== Source passage ==

Monday, January 20, 2020

The Big Wind (Oiche na Gaoithe Moire)

A few years ago I read Beatrice Coogan's, The Big Wind: A Novel of Great Famine . Since then I have seen many references to the Big Wind of 1839, which was considered the worst storm in Ireland for at least 300 years.  So many of our ancestral families were in Ireland at that time. Did they huddle in the corners of their dwellings?  Did those dwellings survive?' I don't know that we can ever find the answers, but I would imagine that they never forgot the day for as long as they lived.....


The wind came on 6 Jan 1839. The day before snow had fallen throughout the country.
The morning brought a dense grey cloud cover, and with the stillness of the air the
weather became unseasonably warm. By three in the afternoon the unnatural stillness
was noted. By nine the temperature had dropped and the winds had grown to near gale
force........ The story is best told by the papers of the day.....
Freedman's Journal 8 Jan 1839 pg 2



Connaght Telegraph 9 Jan 1839 pg 3


The article goes on to note that it was the streets where the "humbler" class lived that were the hardest hit. "Some houses are wholly unroofed -- others mere shells-- and the greater number of those not rendered completely uninhabitable are propped up by temporary expedients. We have spoken with some of the sufferers, and they tell a melancholy tale, attributing to the mercy of Providence alone, that they and their families still live -- and declaring that while they live they never can forget the terrors of that night."

Less than 10 km away in Derrycoosh was the home of the Walsh family. John (our great great grandfather) probably had little memory of the event as he was still a baby, but his parents Patrick and Mary must have felt some of that terror. 

And some 20 km closer to the ocean, in Carrownaclea Judy Ludden was over eight month's pregnant with her first child.  Did their home survive the hurricane?

Patrick and Mary Burke in Teevnish East, nearby were most likely newly wed, or perhaps still planning their marriage.  There oldest known child Bridget was born the next year.   


Ruins of Ballybunion Castle - July 1999 (GCT)
The Kerry Evening Post (9 Jan 1839) reported " A Listowel Correspondent who writes at  considerable length informs us that the effects of the storm in that town were very disastrous. The first house visited by the storm was that of Mr McEniry's, the roof was blown in and the inmates were only saved from instant death by the rafters, which formed themselves into an arch over Mr McEniry's bed, where he and two children were sleeping... In the country around Listowel, the corn and have have been scattered to the winds. That monument of antiquity, Ballybunion Castle is a heap of Ruins..."

===
== Material supplied ==

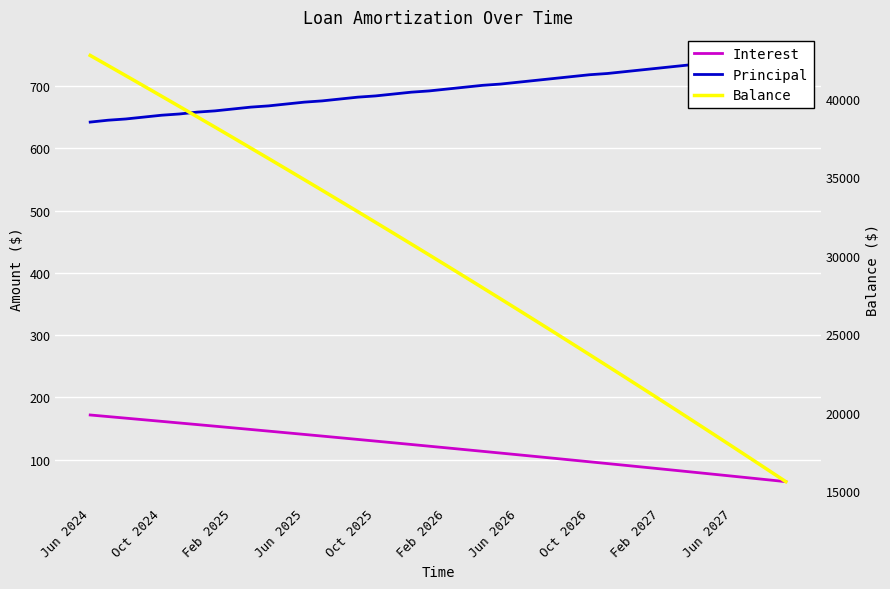

Which series has the widest spread of values?

Balance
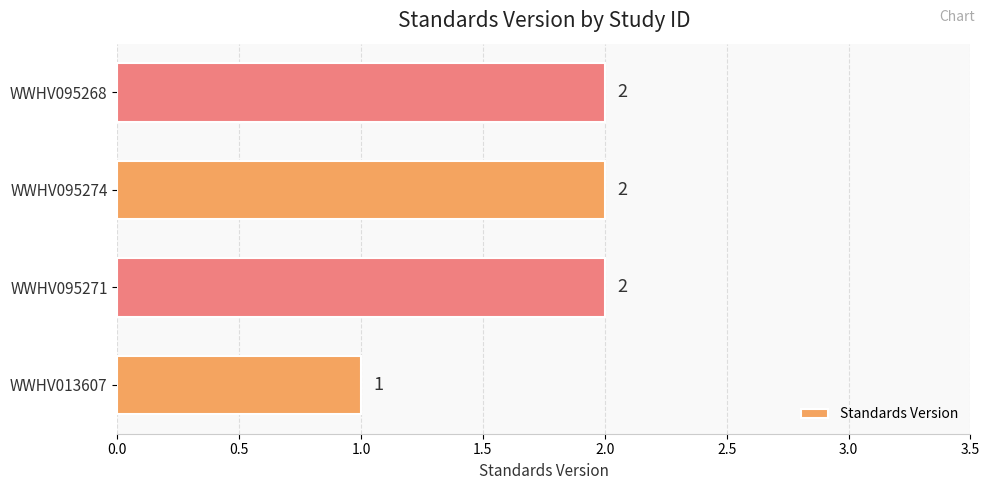

What is the change in value from WWHV013607 to WWHV095274?

+1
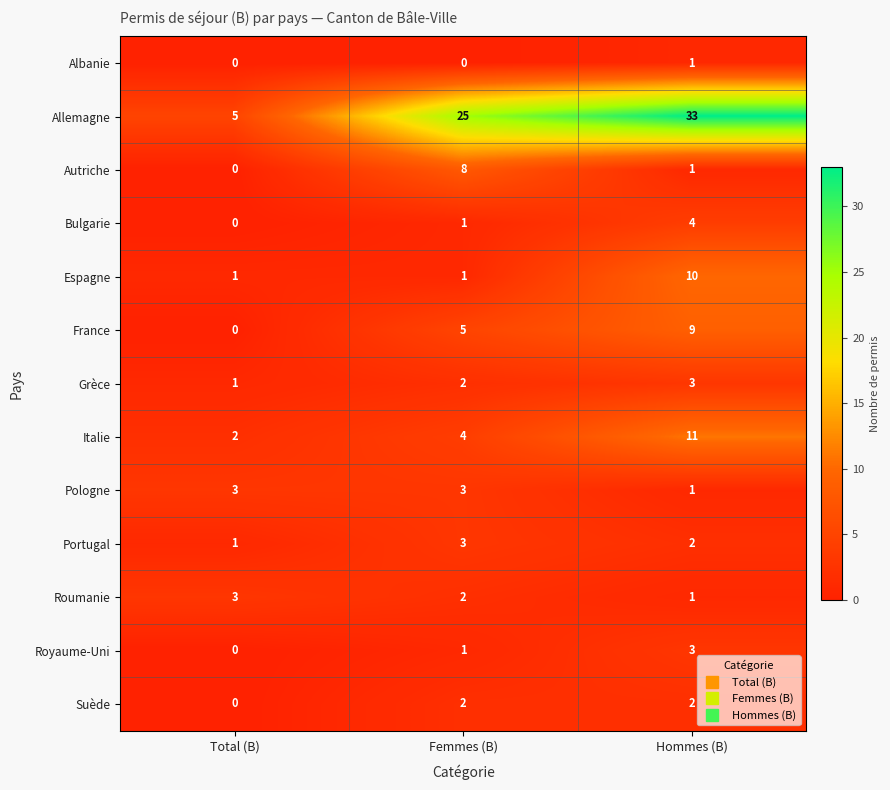

True or false: Pologne has a value of 3 at Femmes (B).

True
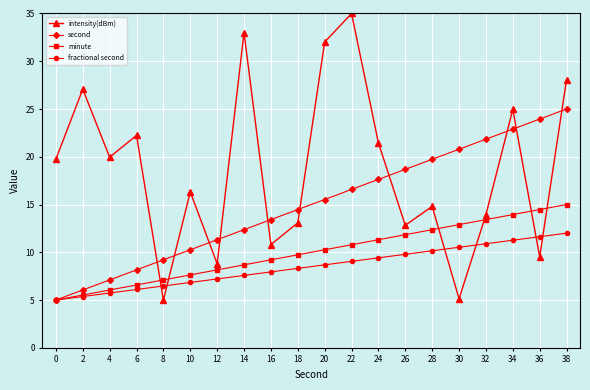

What is the average value of the fractional second series?

8.5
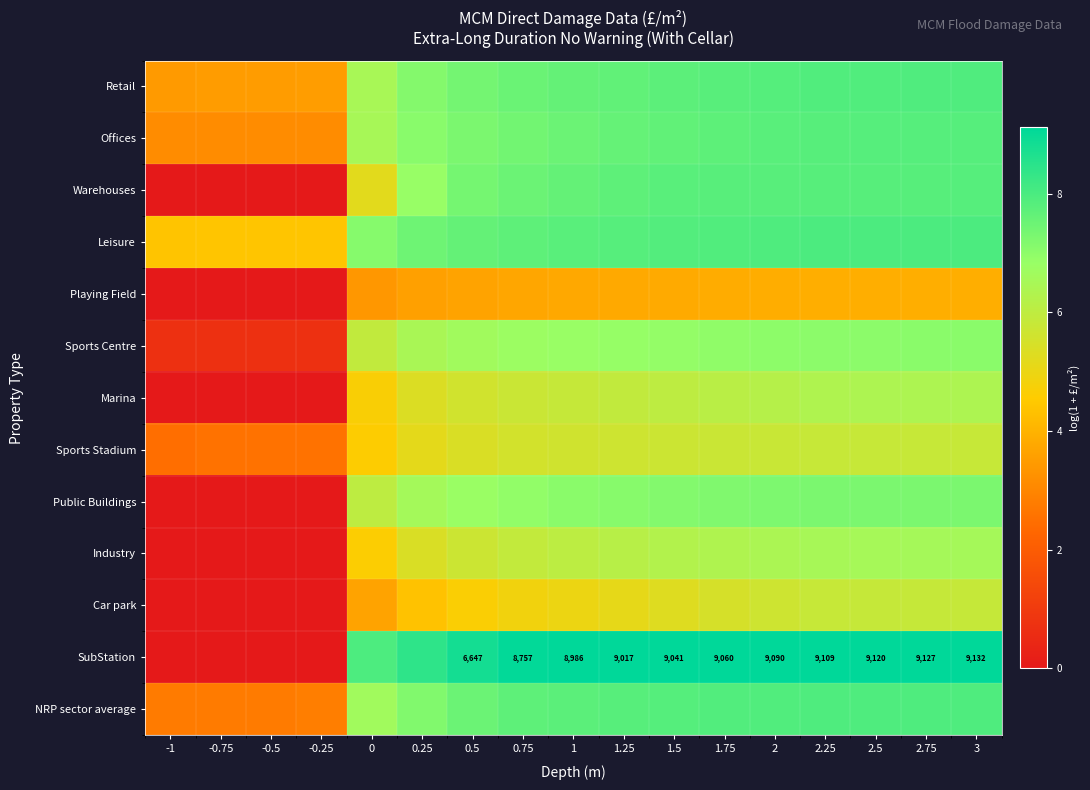

Which has a higher value, -0.75 or -1?

-0.75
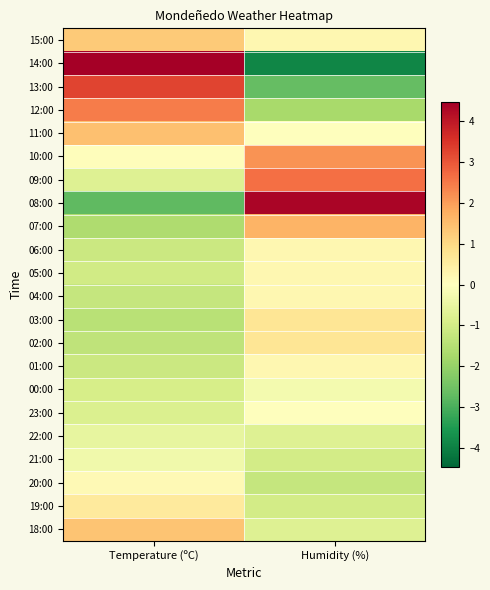

What is the minimum value shown in the chart?

-3.9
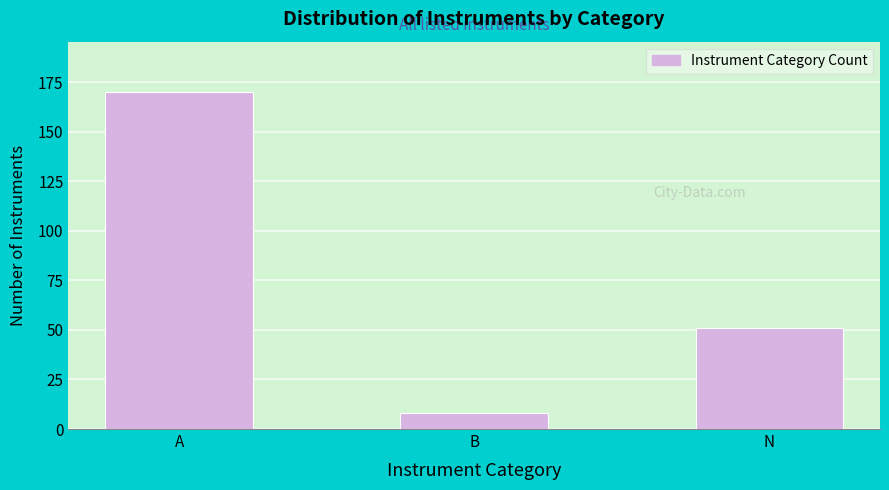

Reading left to right, what are all the values shown in this chart?

A=170	B=8	N=51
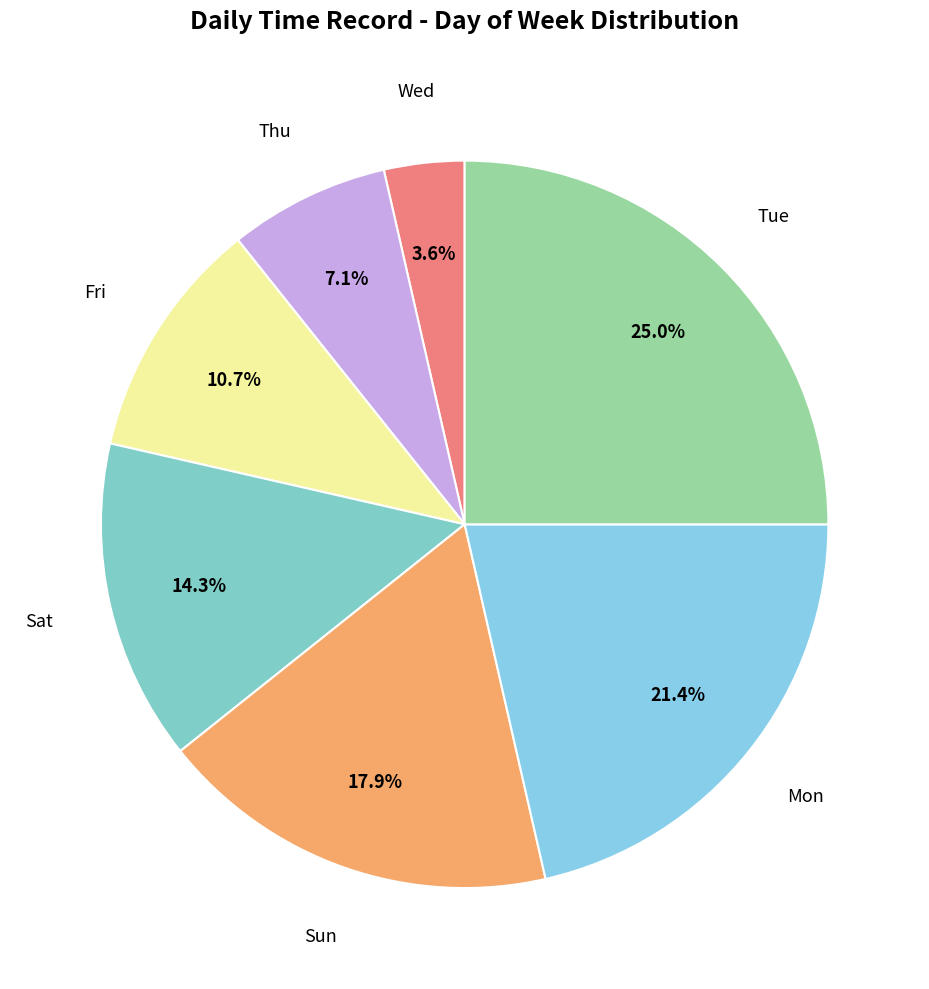

How many segments does this pie chart have?

7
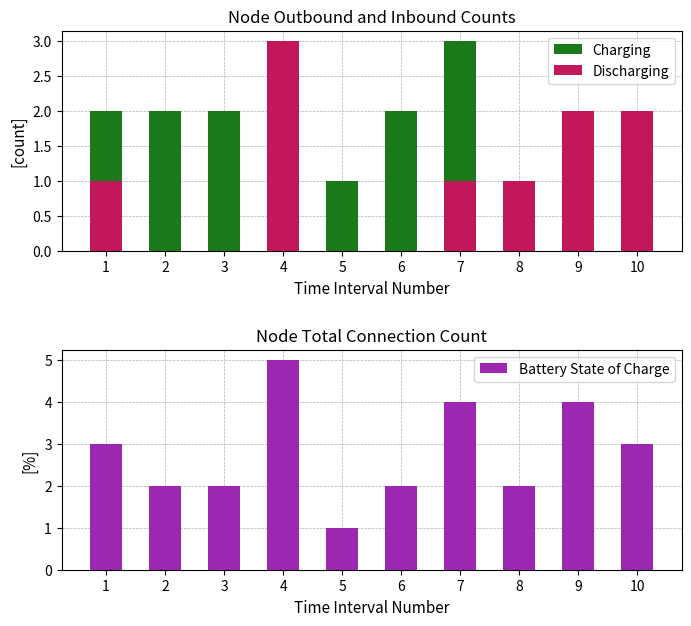

Is it true that Battery State of Charge equals 1 at 7?

False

===

Parts of the exercise.
a – List the newspapers that the blog post about the Big Wind of 1839 names as sources of storm reports.
b – Pick up the blog post about the Big Wind of 1839 right after the Kerry Evening Post report that ends it, and carry it on.

Task answers.
a – Freedman's Journal, Connaght Telegraph, Kerry Evening Post

b –
Listowel is about 19 kilometers and Ballybunion just 10 km from East Gullane where Edmund English was in his teens and Mary Lawler just over twenty.  Did they talk about the Big Wind as they aged? 

The Taum Herald on 19 Jan pg 4, described damages throughout the country, including
Askeaton, near the home of 10 year old Anna Fitzsimmons and Limerick where we believe James Madden just twenty was living in 1839.

It mentioned the winds whipping through Roscommon Town near the homes of Luke Delmore and Margaret Somers both in their early twenties.  Did they bring their stories of the Big Wind to their new home in Wisconsin nine years later?

Accounts in Tipperary told of fires in Thurles as thatched roofs blew off.  Just thirty miles away in Mocklershill, was three year old Bridget Dunn terrified?  Was there much damage to the Dunn household where Bridget (Lonergan) already the mother of six was once again pregnant.  John and Bridget left Ireland with their growing family just a few years later. Reports in the years following  the Big Wind, suggest that the area struggled with famine for some time.

So often I wish I could travel back in time and talk to our ancestors about so many things! 
  • The Big Wind - Atlas Obscura
  • The Big Wind - Irish Culture and Customs .com
  • The Big Wind - Dropbox 
  • Carr, Peter (1993). The Night of the Big Wind. Belfast: White Row Press. ISBN 1-870132-50-5.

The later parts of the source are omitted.